My adult brain – ugh, so much. We really should have mandatory emotional fitness tests before anyone is allowed to attempt to be a parent. How did the presence of a scheduled test eclipse the weight and psychological damage that was inflicted on a child?
There were a few occasions where I volunteered myself as the whipping boy:
- Somebody colored in this monochrome art thing of my mom’s with green. It was a carved portrait of like these old western dudes.
How I said I did it: I’ve never been quick with the critical thinking skills. It was green. The first thing I could think of was this green stamp thing that I got out of a cereal box recently. I offered that as my weapon of choice.
Super oddly enough, that seemed to make things worse for my situation, and offering a marker would have seemed like a lot less creative and intentional way to destroy something that someone else loves.
I still don’t know who did this!!!
- Frank and I were playing video games in his room and Bobby tried to get in. I don’t know why except that we are just dicks and did not want to let him in to play video games also. I think he ended up picking the lock and trying to force his way in, with Frank on the other side of the door forcing it shut. Well Bobby managed to get his hand in the door, and you can imagine the force of his older brother’s weight plus the rough/unfinished wood door against bare skin. There was blood.
How I did it: I mean look at me, I’m an 8 year old little girl. I hold the strength of a ten men. Obviously. I don’t remember what I offered exactly, besides that Frank had absolutely nothing to do with it.

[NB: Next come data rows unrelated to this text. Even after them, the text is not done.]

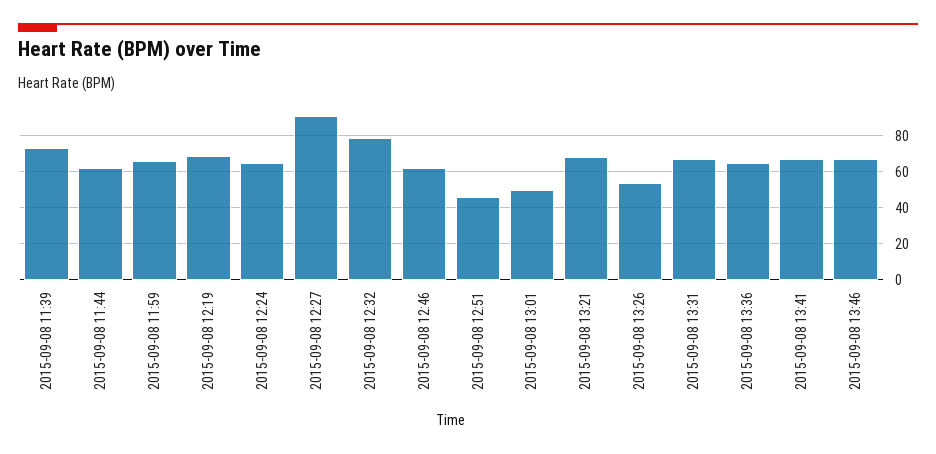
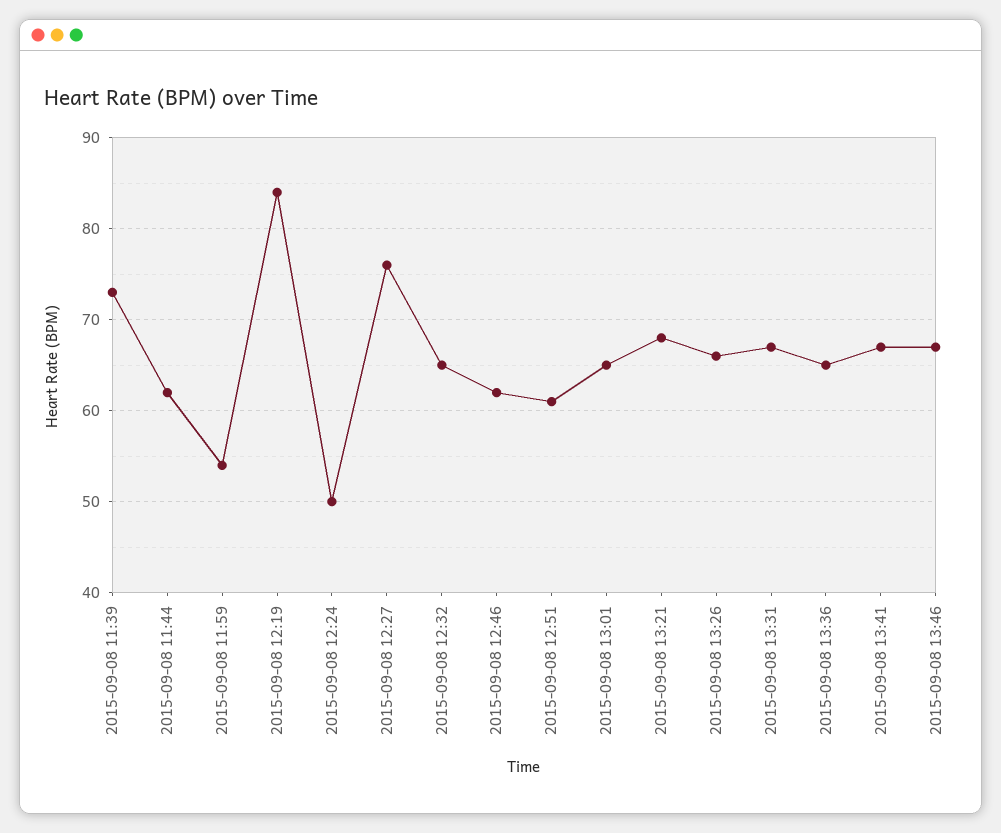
  {
    "2015-09-08 11:39": 73,
    "2015-09-08 11:44": 62,
-   "2015-09-08 11:59": 65,
+   "2015-09-08 11:59": 54,
-   "2015-09-08 12:19": 70,
+   "2015-09-08 12:19": 84,
-   "2015-09-08 12:24": 65,
+   "2015-09-08 12:24": 50,
-   "2015-09-08 12:27": 90,
+   "2015-09-08 12:27": 76,
-   "2015-09-08 12:32": 80,
+   "2015-09-08 12:32": 65,
    "2015-09-08 12:46": 62,
-   "2015-09-08 12:51": 45,
+   "2015-09-08 12:51": 61,
-   "2015-09-08 13:01": 50,
+   "2015-09-08 13:01": 65,
    "2015-09-08 13:21": 68,
-   "2015-09-08 13:26": 55,
+   "2015-09-08 13:26": 66,
    "2015-09-08 13:31": 67,
    "2015-09-08 13:36": 65,
    "2015-09-08 13:41": 67,
    "2015-09-08 13:46": 67
  }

- Somebody covered the bathroom ceiling with spitballs. We were dragged out of our beds at what seemed like the middle of the night with the demand, “Who did this???” Seeing no end in sight, “It was me.”
How I did it: I had never made spitballs before. So again I was left to my imagination. I explained in great detail, how I wadded up little pieces of toilet paper, dragged a stool from the kitchen in to the bathroom, and meticulously placed each one on the ceiling. “But how did they get stuck there? Did you wet them down first?” Oh. Good thinking. I added that after balling them up, I ran the under the bathroom faucet first to get them wet. “Why would you do that?”
“I don’t know.”
It is making me laugh a little bit thinking about this in hindsight – did my parents thing I was just this little monster? This shitty little person just running around destroying their stuff just because I could but never knowing or being able to offer a good reason why?
In reality I was just a kid who wanted to get on with my life, extremely lacking in imagination (or maybe over imaginative) and the ability to think more quickly on my feet.
I knew that no matter how this was going to end, somebody was going to get their ass beat before we could proceed with life and living. It might as well be me.
Back to the greater scale of reality: what I needed from my parents was for them to see in themselves that they were out of control when they were angry. And I needed them to protect us from that unbridled state of mind. And I needed them to understand their triggers and to be intentional about avoiding them because they loved us and cared about us more than than whatever the hell it was they were going through.